Alun Parry & Friends

Love, Hope, Resistance
The Bluecoat Arts Centre, Liverpool
1st May 2014

Reviewed by Joe Coventry

Affable Alun Parry, erstwhile compere, composer, songwriter and singer, welcomed everyone to the compact Bluecoat performance space for a night that would also include poems and discourses on the working class struggle for a decent life. The backdrop screen to the stage carried the mantra of the evening in direct opposition to its corollary; 'Hate, Fear, Obedience' - increasingly the bywords of the establishment and powers that be these days.

Parry got straight in with a song about Sir Desmond and poorer Jim Sherwood, and the relative values to each of gold or food. Next up poets Louise Fazakerley with 'Bird Street', about the respect afforded the plight of pigeons and drug users, and Morag Reid on the complacency and stupidity that leads to the descent to the bottom of cultural values and worse, set the tone.

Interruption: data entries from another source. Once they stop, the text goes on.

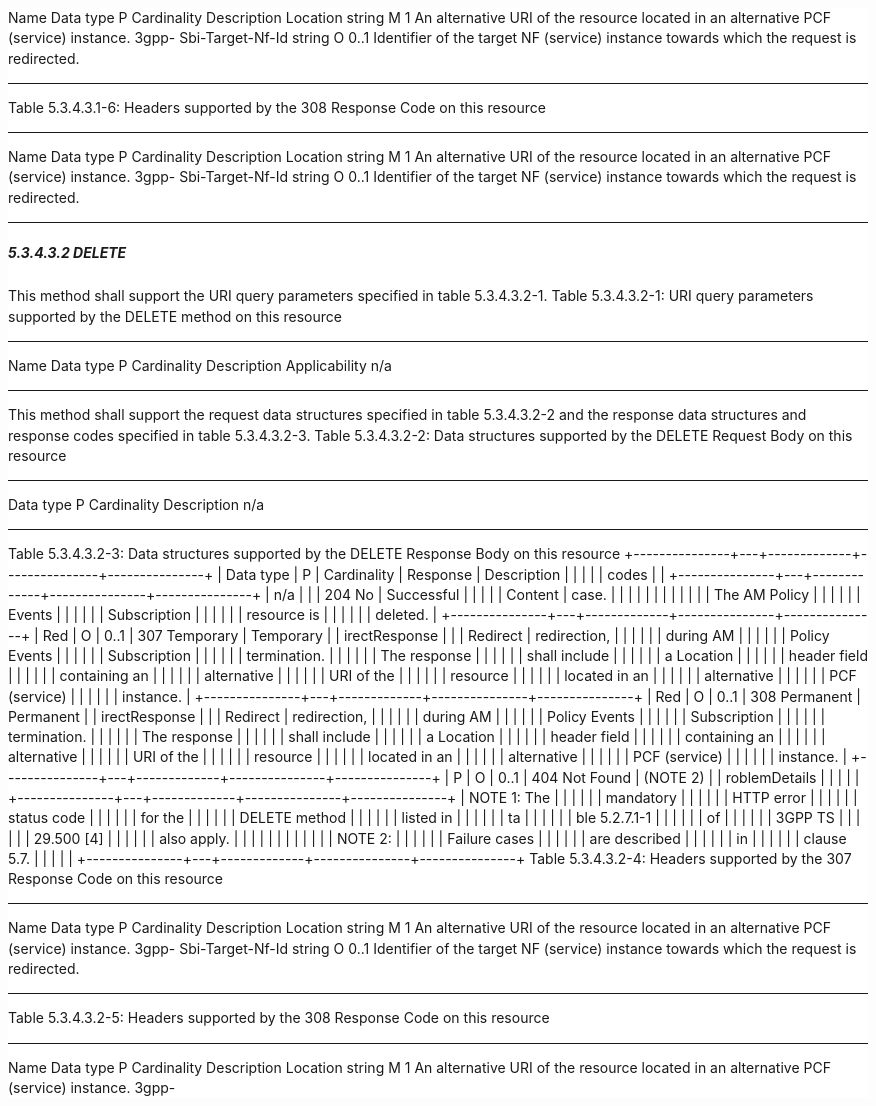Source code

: Name Data type P Cardinality Description Location string M 1 An alternative
URI of the resource located in an alternative PCF (service) instance. 3gpp-
Sbi-Target-Nf-Id string O 0..1 Identifier of the target NF (service) instance
towards which the request is redirected.
* * *
Table 5.3.4.3.1-6: Headers supported by the 308 Response Code on this resource
* * *
Name Data type P Cardinality Description Location string M 1 An alternative
URI of the resource located in an alternative PCF (service) instance. 3gpp-
Sbi-Target-Nf-Id string O 0..1 Identifier of the target NF (service) instance
towards which the request is redirected.
* * *
##### 5.3.4.3.2 DELETE
This method shall support the URI query parameters specified in table
5.3.4.3.2-1.
Table 5.3.4.3.2-1: URI query parameters supported by the DELETE method on this
resource
* * *
Name Data type P Cardinality Description Applicability n/a
* * *
This method shall support the request data structures specified in table
5.3.4.3.2-2 and the response data structures and response codes specified in
table 5.3.4.3.2-3.
Table 5.3.4.3.2-2: Data structures supported by the DELETE Request Body on
this resource
* * *
Data type P Cardinality Description n/a
* * *
Table 5.3.4.3.2-3: Data structures supported by the DELETE Response Body on
this resource
+---------------+---+-------------+---------------+---------------+ | Data type | P | Cardinality | Response | Description | | | | | codes | | +---------------+---+-------------+---------------+---------------+ | n/a | | | 204 No | Successful | | | | | Content | case. | | | | | | | | | | | | The AM Policy | | | | | | Events | | | | | | Subscription | | | | | | resource is | | | | | | deleted. | +---------------+---+-------------+---------------+---------------+ | Red | O | 0..1 | 307 Temporary | Temporary | | irectResponse | | | Redirect | redirection, | | | | | | during AM | | | | | | Policy Events | | | | | | Subscription | | | | | | termination. | | | | | | The response | | | | | | shall include | | | | | | a Location | | | | | | header field | | | | | | containing an | | | | | | alternative | | | | | | URI of the | | | | | | resource | | | | | | located in an | | | | | | alternative | | | | | | PCF (service) | | | | | | instance. | +---------------+---+-------------+---------------+---------------+ | Red | O | 0..1 | 308 Permanent | Permanent | | irectResponse | | | Redirect | redirection, | | | | | | during AM | | | | | | Policy Events | | | | | | Subscription | | | | | | termination. | | | | | | The response | | | | | | shall include | | | | | | a Location | | | | | | header field | | | | | | containing an | | | | | | alternative | | | | | | URI of the | | | | | | resource | | | | | | located in an | | | | | | alternative | | | | | | PCF (service) | | | | | | instance. | +---------------+---+-------------+---------------+---------------+ | P | O | 0..1 | 404 Not Found | (NOTE 2) | | roblemDetails | | | | | +---------------+---+-------------+---------------+---------------+ | NOTE 1: The | | | | | | mandatory | | | | | | HTTP error | | | | | | status code | | | | | | for the | | | | | | DELETE method | | | | | | listed in | | | | | | ta | | | | | | ble 5.2.7.1-1 | | | | | | of | | | | | | 3GPP TS | | | | | | 29.500 [4] | | | | | | also apply. | | | | | | | | | | | | NOTE 2: | | | | | | Failure cases | | | | | | are described | | | | | | in | | | | | | clause 5.7. | | | | | +---------------+---+-------------+---------------+---------------+
Table 5.3.4.3.2-4: Headers supported by the 307 Response Code on this resource
* * *
Name Data type P Cardinality Description Location string M 1 An alternative
URI of the resource located in an alternative PCF (service) instance. 3gpp-
Sbi-Target-Nf-Id string O 0..1 Identifier of the target NF (service) instance
towards which the request is redirected.
* * *
Table 5.3.4.3.2-5: Headers supported by the 308 Response Code on this resource
* * *
Name Data type P Cardinality Description Location string M 1 An alternative
URI of the resource located in an alternative PCF (service) instance. 3gpp-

You don't have to be famous to stand up to the abuses of the 'Responsible Capitalist' system in which we exist. The next song was about a young girl, mindlessly killed for the way she dressed as a Goth. Parry's The 'Dirty Thirty' embodied the belligerence shown by a small band of Leicester miners who refused to cross the picket line in the year-long 1984 strike. Fazakerley followed this up with a recitation about why caged birds sing - referencing life in old persons homes along the way.

The fast moving programme next had Chris Allen questioning why the richest 1% grab the headlines while there is uncaring contempt instead of compassion, for the most needy in society - sentiments echoed by poet Selina Todd in her poem.

The interval came after 'Rosalita', a song about immigration and the drive to blame the woes of homegrown job seekers, zero hour contracts and all on migrants and another on the travails of train travel in '1962 Barcelona'.

Part two started with cheers for Jim Campell's birthday before Fazackerley launched into musing about Palestine and the never ending struggles of its people. 'The Football Song' and its playing as a team ethos summed up how to beat old and new Etonians at their own game, while the 'Peoples Soviet of Limerick' remembered how in 1919 community interests were defended against the might of the state, as the guitarist played on.

Greg Cary and Morag Reid followed in a duet for words highlighting rebellions from Spartacus to Haitian slaves ditching the yoke of oppression, to the struggle for Votes for Women, to name but a few. Remembering Desi Warren refusing to bow to injustices in the building trade, the merits of the Union Hall and a rendition of The Internationale brought this emotional, still resisting, May Day sing along to a rousing conclusion.